Please understand what I mean by the word "hitting" here. I'm not saying beating the hell out of them, I'm talking about hitting in general as a concept. Please clear your mind of any images or experiences of hitting first before participating. Thank you.

You are asking one to judge the parenting of another, very difficult.
Parents should have a great deal of autonomy in the rearing of their children.
It is a God given right to have and raise children.
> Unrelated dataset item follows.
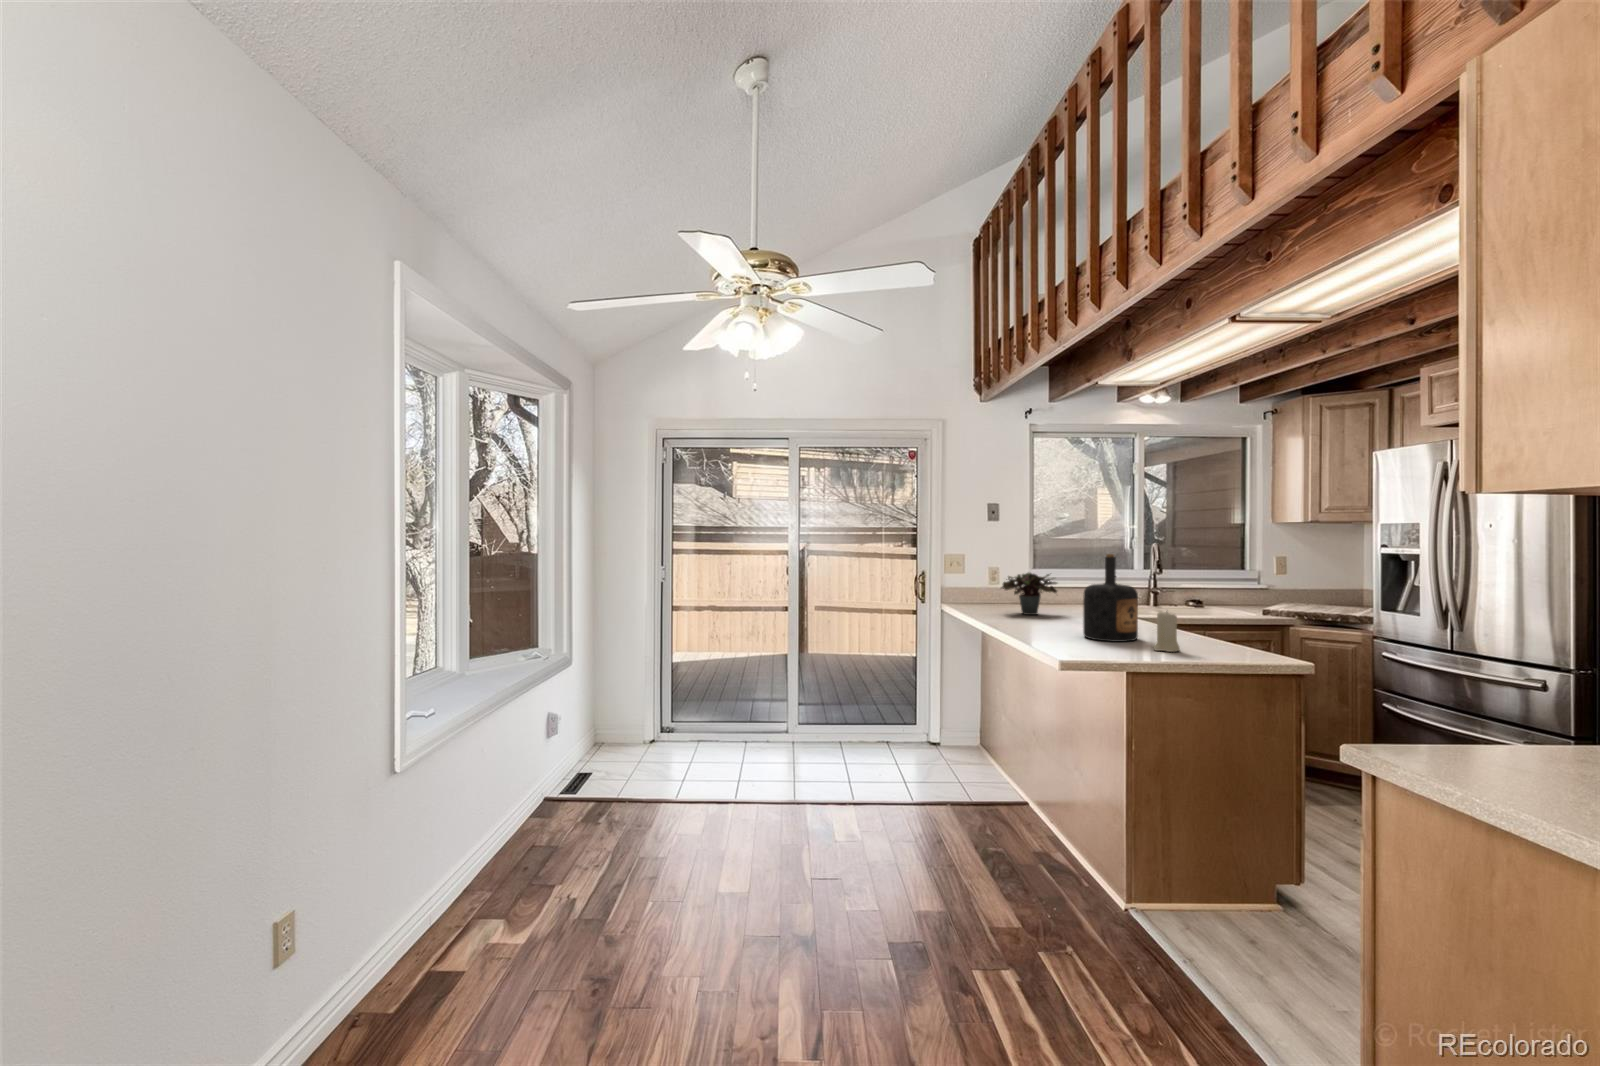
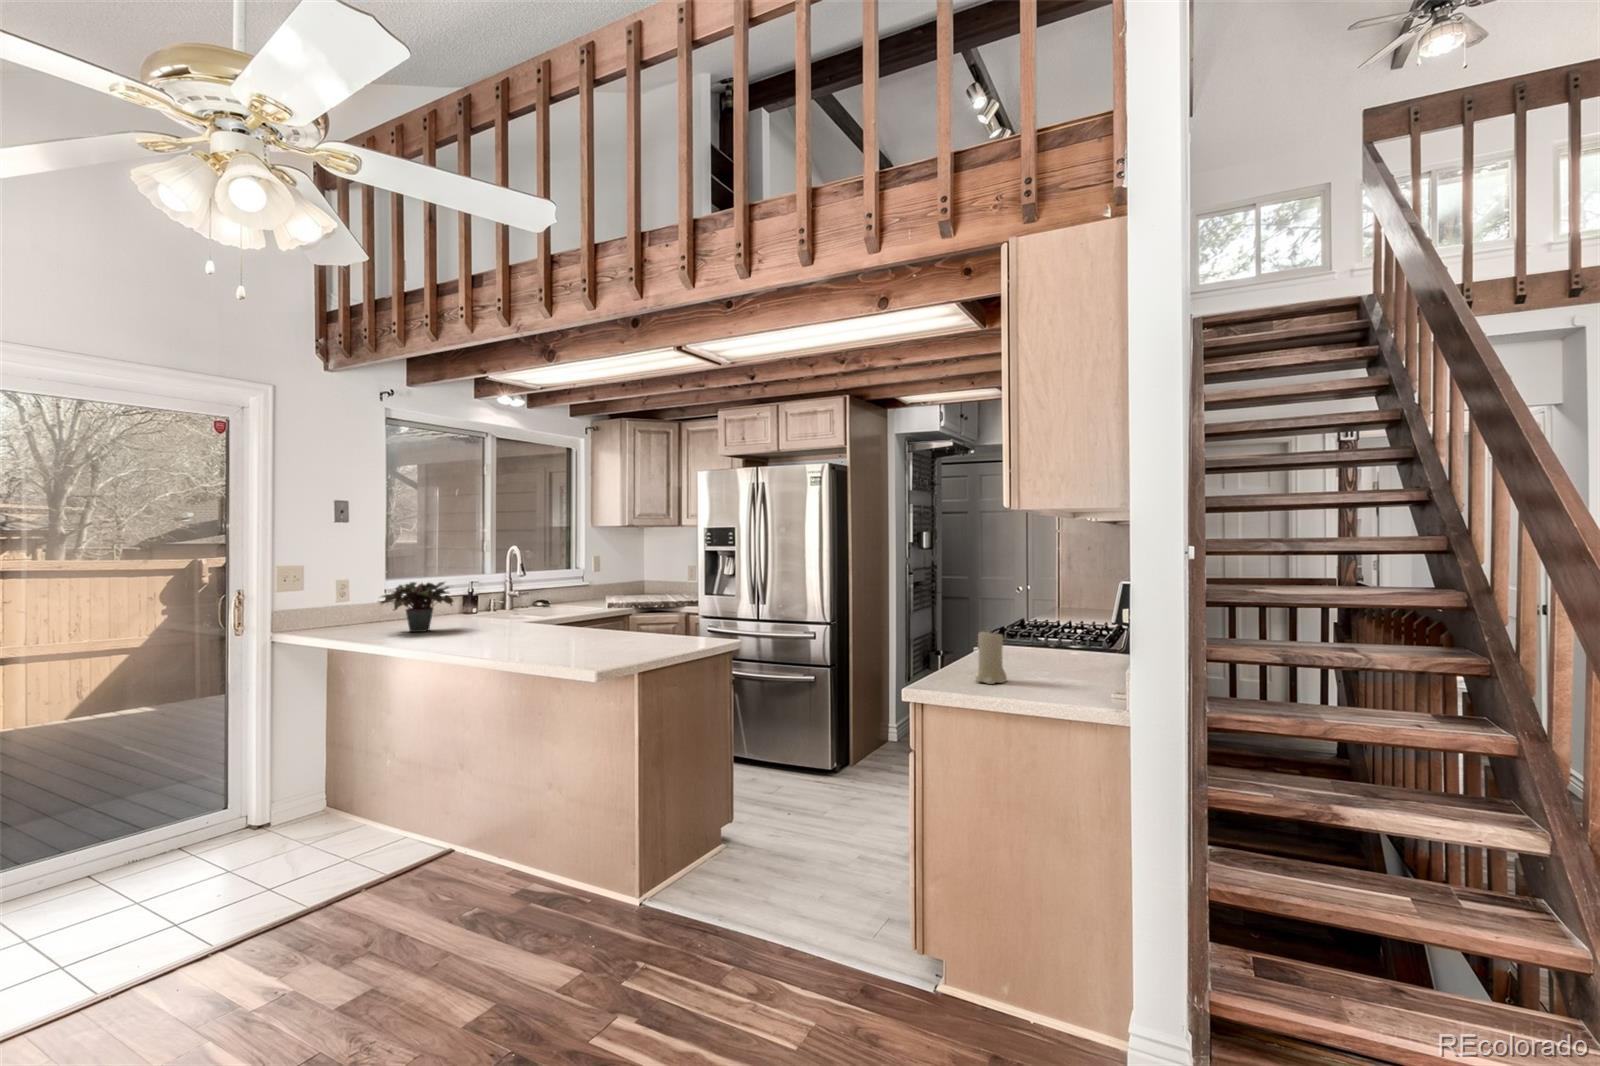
bottle: present [1083,554,1138,642] -> none [544,556,598,646]
candle: present [1153,611,1180,652] -> present [976,632,1007,684]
Is there a point when someone should step in and stop what is perceived as abuse?
i would say that a lot of thought should first be given to the circumstance before judging what is abusive and overriding the authority of a parent.
If put in that circumstance each must decide for themselves at what point overriding the authority of a parent might be necessary.
 

Gharib

I want Khilafah back
Parents play a great role in their children's education and a part of this education is being joyful with them and stern. What I mean by being stern is that when you tell them not to do something they should stop. Children are very smart, they learn a whole language at the age of 1-2 and understand a lot. To consider hitting them, I guess your example would be a very very mild physical pain, means the parent doesn't understand a child's understanding abilities.

That's my thinking.
 

Terrywoodenpic

Oldest Heretic
I am not sure that there is anywhere in EU and perhaps all Europe where it is legal to hit a child for any reason.
I grew up at a time when it was thought normal to smack and cane children.
And I had my fair share... I n many ways I preferred it to the alternatives as it got punishment over with. very quickly... and I was not much bothered by pain.
However it has never been shown to be an effective punishment, and it can seriously damage many children mentally.
So that in their turn they too become child abusers.
It should never be part of education.
It does not help learning, and leads to a loss of respect of teachers, and fear of education and learning.
 

LuisDantas

Aura of atheification
Premium Member
No, not really an option. It is utterly destructive to the bonds of mutual trust that are the whole point of raising children.

The very thought irritates me into a near-frenzy, really.

Instead, it is necessary to raise kids right, by careful use of attention, communication and example.

People who fall short of that admittedly challenging task must give some or all of that duty to other, better equipped people. Cultural expectations and an excess of emphasis on having childre as opposed to learning how to raise them often make that difficult, alas.
 

Draka

Wonder Woman
Sometimes a swat to the behind or a slap to the hand may be the only thing that truly gets the attention of certain children. If they are going completely out of control and simply will not listen a quick tap to the butt or slapping their hand away from whatever it is they may be getting into may be what is needed to get through in the moment. Enough to "wake" them to you.
 

Draka

Wonder Woman
Some children are different. The child with ADHD and/or ODD is going to take more to get through to them no matter how well you parent.